The listing for Roth’s apartment is so full of his personal details that it practically reads like a passage from one of his books. Normally real estate brokers try to make houses seem like blank slates, open to new futures, but in this case someone clearly hopes to make a premium on Roth’s apartment because he wrote Nemesis there, not because it has three balconies in spitting distance of Zabar’s. It’s a good bet — if my friends and family are anything to go by, the public doesn’t know much about the actual process of publishing a book (“What’s an agent?” “Who’s royalty?”) but they are certain there is a special bond between a writer and the place where they work.

Someone clearly hopes to make a premium on Roth’s apartment because he wrote Nemesis there, not because it has three balconies in spitting distance of Zabar’s.

You can visit the homes of many famous writers: Emily Dickinson, Jane Austen, Louisa May Alcott, Victor Hugo, and Robert Frost, to name a few that I’ve been to and recommend.
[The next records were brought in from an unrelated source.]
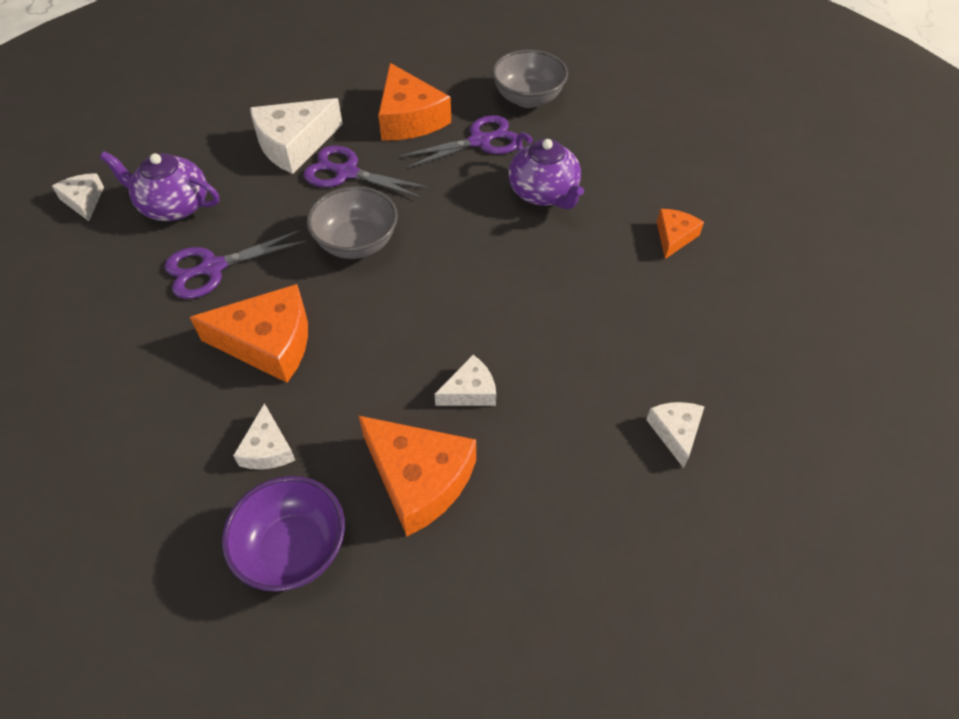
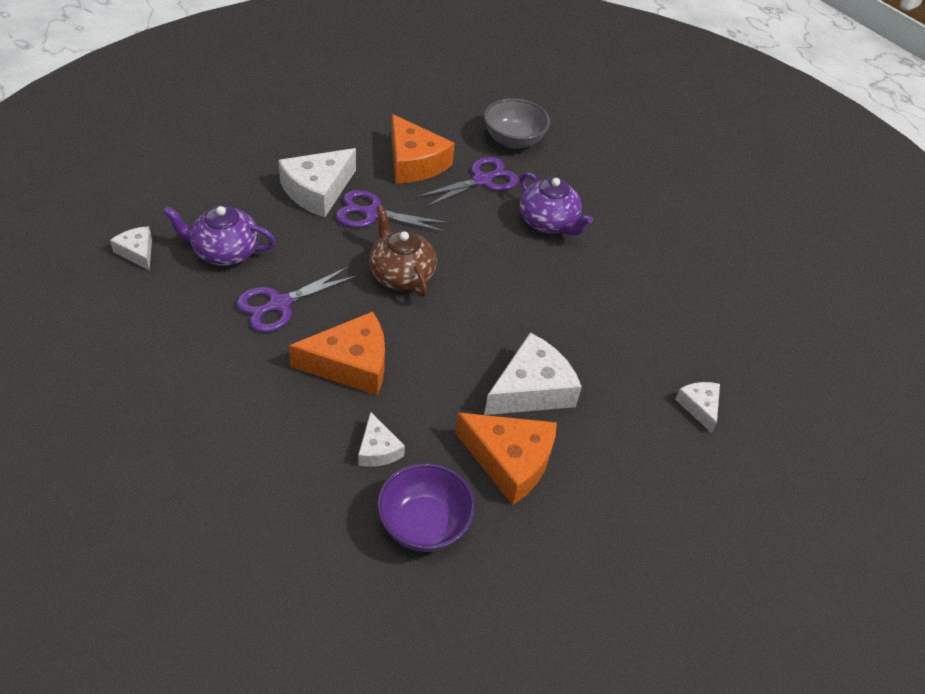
camera: 15 degrees left, 5 degrees down
grey bowl [307,186,398,259] -> brown teapot [369,205,437,297]
white cheese [435,355,496,406] -> white cheese [484,333,582,415], size x1.86
orange cheese [657,209,704,259] -> none

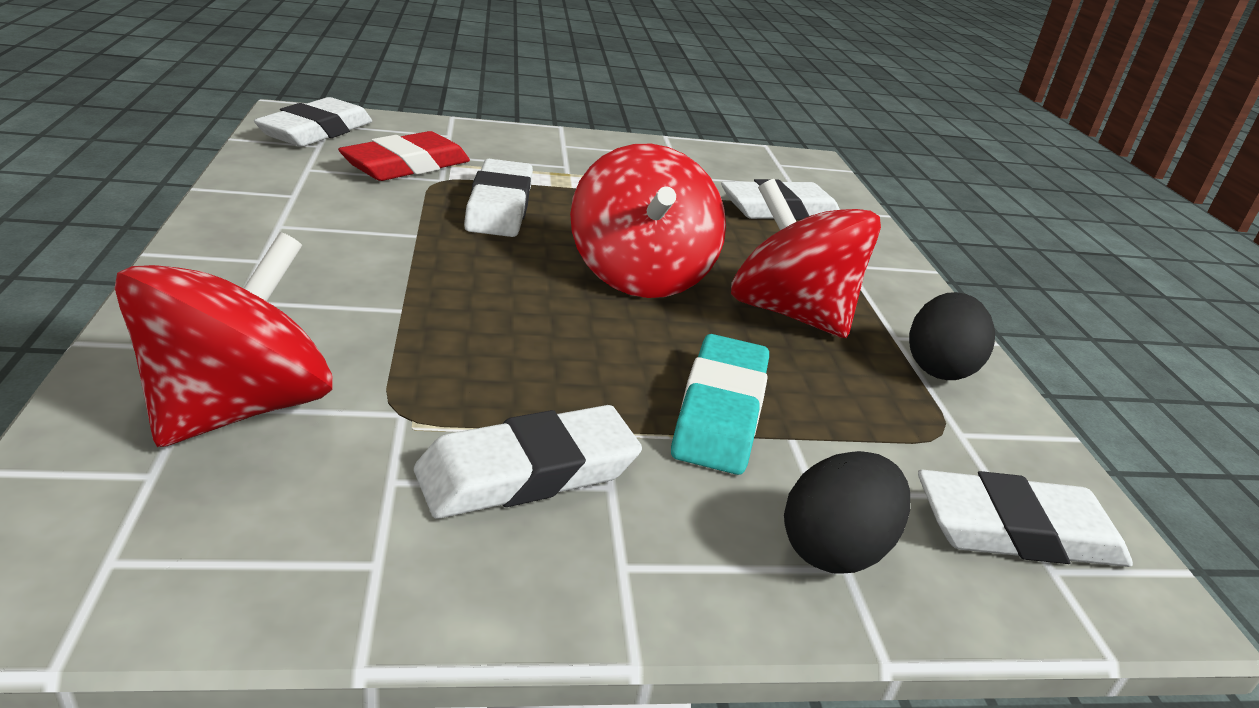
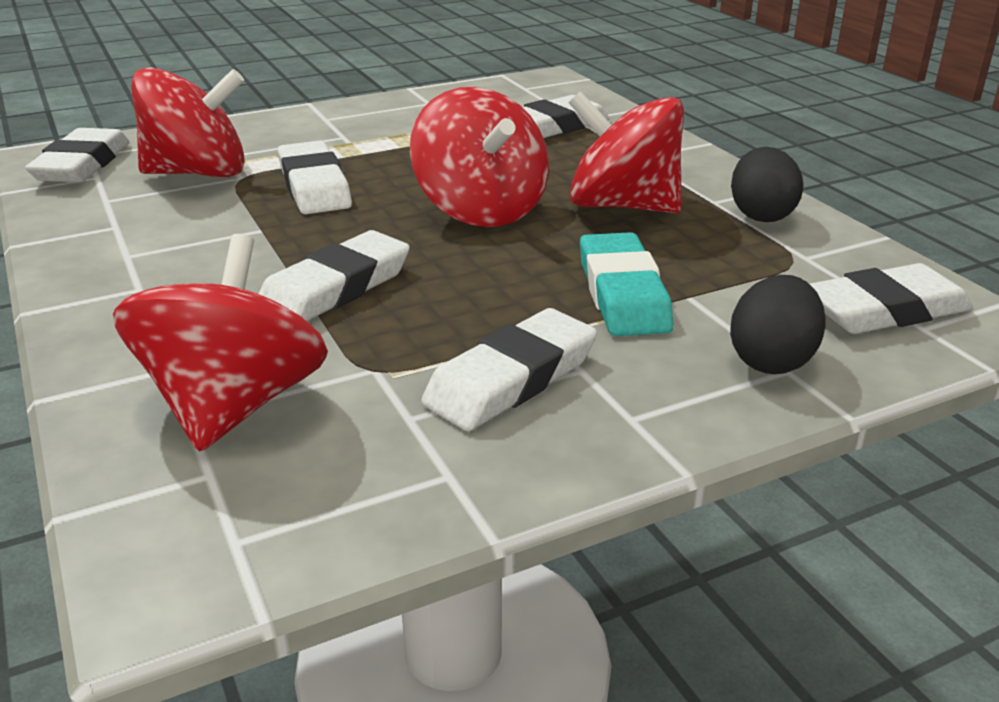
camera: 15 degrees left, 0 degrees up
red eraser [338,131,470,181] -> red spinning top [131,67,245,177]
none -> white eraser [259,230,410,321]

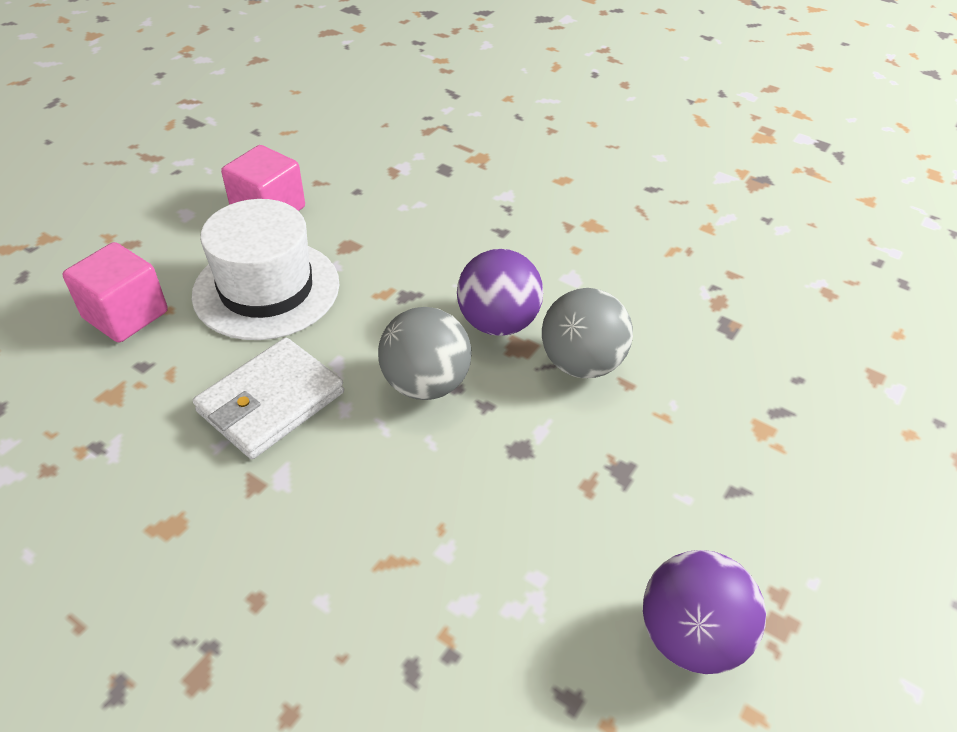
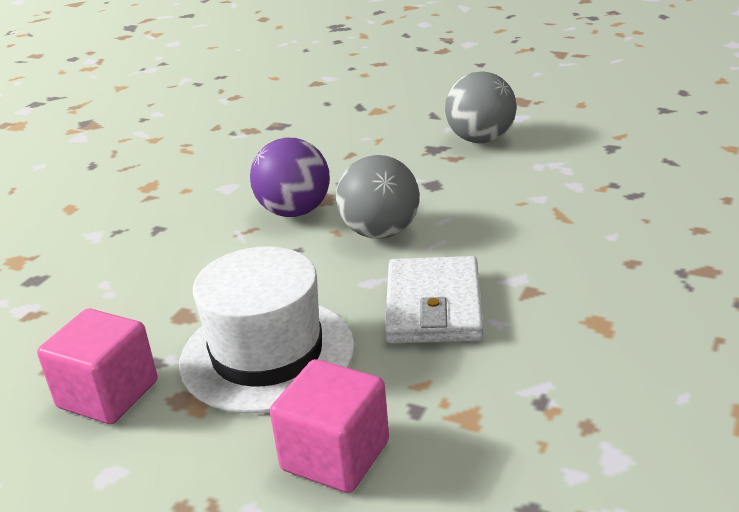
camera: 95 degrees left, 15 degrees down
white wallet [193,337,344,459] -> white wallet turned 60 degrees clockwise [385,256,484,343]
grey ball [542,288,633,378] -> grey ball moved to [445,71,517,143]
purple ball [643,550,766,674] -> none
The allure of these museums is generally not the collections, which can be sparse, but to see the place where the magic happened — even if it didn’t, exactly. For example if you make the pilgrimage to Hemingway’s home in Key West hoping to see where he did his great work, you’ll have to ignore that The Sun Also Rises was written in Europe, while A Farewell to Arms was penned at a guest ranch in Wyoming’s Bighorns, his wife’s house in Piggott, Arkansas, and a rental in Mission Hills, Kansas. In a way, the authenticity of the place barely matters. The house in Orlando, Florida, where Jack Kerouac lived for less than a year between 1957 and 1958 now hosts a writer’s residency, and the project freely admits on their website that the house wasn’t exactly seminal in Kerouac’s life: “Few people knew exactly where in College Park he lived, and nobody seemed to be aware of the historical significance of such a place. In fact, none of Kerouac’s biographers had even mentioned the house.” Legions of Harry Potter fans, again myself included, have visited the coffee shop in Edinburgh where J.K. Rowling wrote part of one of her books, even though there’s nothing left of her presence and nothing to do but buy a scone. (At least from a price perspective it’s a steal; she wrote the last Potter book in a suite in a luxury hotel.)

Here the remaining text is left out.